(Transcribed page contents)
= = = = =

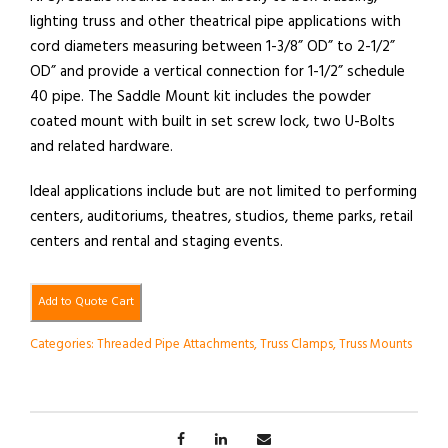
lighting truss and other theatrical pipe applications with
cord diameters measuring between 1-3/8” OD” to 2-1/2”
OD” and provide a vertical connection for 1-1/2” schedule
40 pipe. The Saddle Mount kit includes the powder
coated mount with built in set screw lock, two U-Bolts
and related hardware.
Ideal applications include but are not limited to performing
centers, auditoriums, theatres, studios, theme parks, retail
centers and rental and staging events.
Add to Quote Cart
Categories:
Threaded Pipe Attachments
,
Truss Clamps
,
Truss Mounts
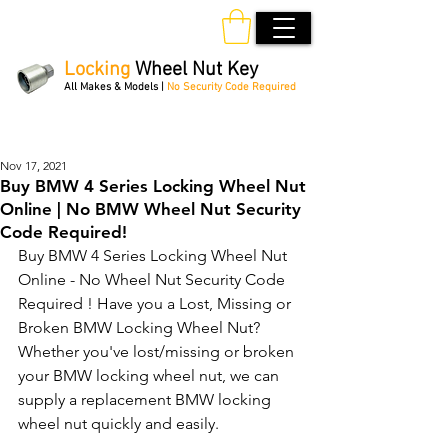
Locking
Wheel Nut Key
All Makes & Models |
No Security Code Required
Order Online 24/7
Nov 17, 2021
Buy BMW 4 Series Locking Wheel Nut
Online | No BMW Wheel Nut Security
Code Required!
Buy BMW 4 Series Locking Wheel Nut 
Online - No Wheel Nut Security Code 
Required ! Have you a Lost, Missing or 
Broken BMW Locking Wheel Nut? 
Whether you've lost/missing or broken 
your BMW locking wheel nut, we can 
supply a replacement BMW locking 
wheel nut quickly and easily. 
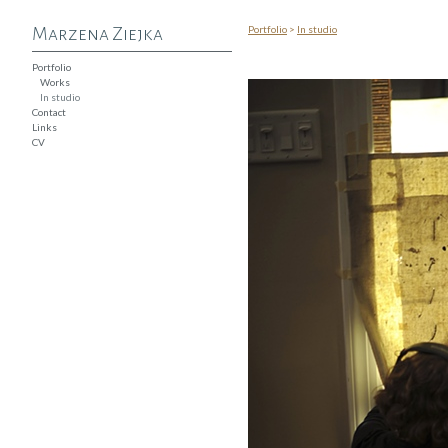
Portfolio
>
In studio
Marzena Ziejka
Portfolio
Works
In studio
Contact
Links
CV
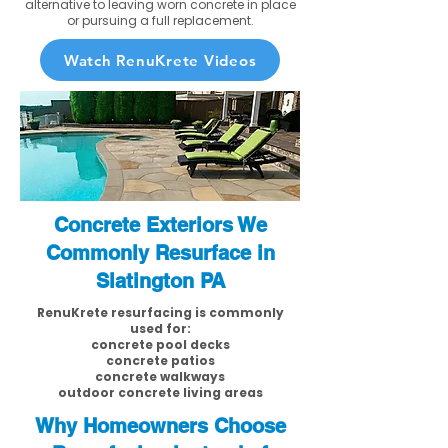
alternative to leaving worn concrete in place
or pursuing a full replacement.
Watch RenuKrete Videos
Concrete Exteriors We
Commonly Resurface in
Slatington PA
RenuKrete resurfacing is commonly
used for:
concrete pool decks
concrete patios
concrete walkways
outdoor concrete living areas
Why Homeowners Choose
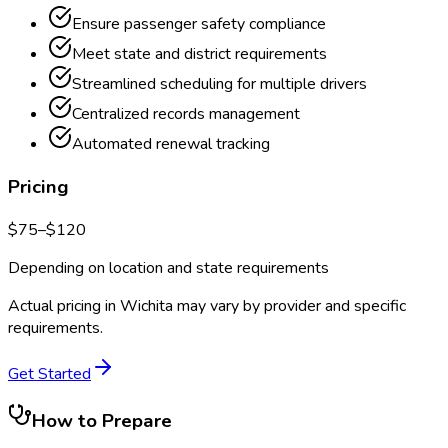
Ensure passenger safety compliance
Meet state and district requirements
Streamlined scheduling for multiple drivers
Centralized records management
Automated renewal tracking
Pricing
$
75
–$
120
Depending on location and state requirements
Actual pricing in
Wichita
may vary by provider and specific
requirements.
Get Started
How to Prepare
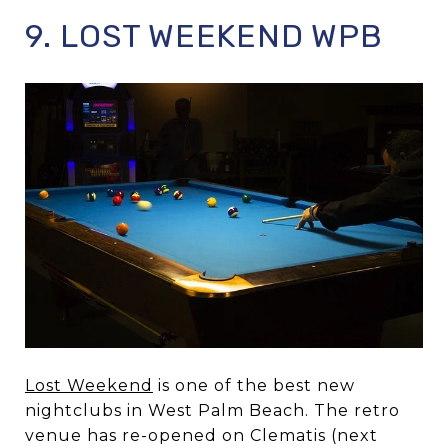
9. LOST WEEKEND WPB
Lost Weekend
is one of the best new
nightclubs in West Palm Beach. The retro
venue has re-opened on Clematis (next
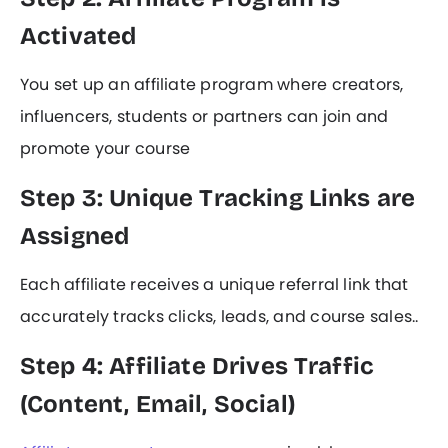
Activated
You set up an affiliate program where creators,
influencers, students or partners can join and
promote your course
Step 3: Unique Tracking Links are
Assigned
Each affiliate receives a unique referral link that
accurately tracks clicks, leads, and course sales..
Step 4: Affiliate Drives Traffic
(Content, Email, Social)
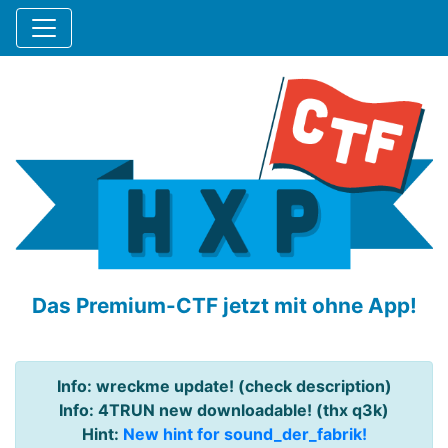
Das Premium-CTF jetzt mit ohne App!
Info: wreckme update! (check description)
Info: 4TRUN new downloadable! (thx q3k)
Hint:
New hint for sound_der_fabrik!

= = = = =

### [WHAT NEEDS TO BE DONE]
From the data above, how many lines contain the word "Series"? Give the number alone.

### [PROBLEM SOLUTION]
2